→ Task to carry out
Select from the data all lines with the word "continuare".

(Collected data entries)
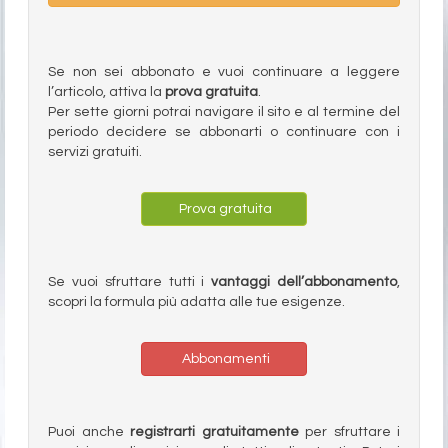
Se non sei abbonato e vuoi continuare a leggere
l’articolo, attiva la
prova gratuita
.
Per sette giorni potrai navigare il sito e al termine del
periodo decidere se abbonarti o continuare con i
servizi gratuiti.
Prova gratuita
Se vuoi sfruttare tutti i
vantaggi dell’abbonamento
,
scopri la formula più adatta alle tue esigenze.
Abbonamenti
Puoi anche
registrarti gratuitamente
per sfruttare i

→ Written solution
Se non sei abbonato e vuoi continuare a leggere
periodo decidere se abbonarti o continuare con i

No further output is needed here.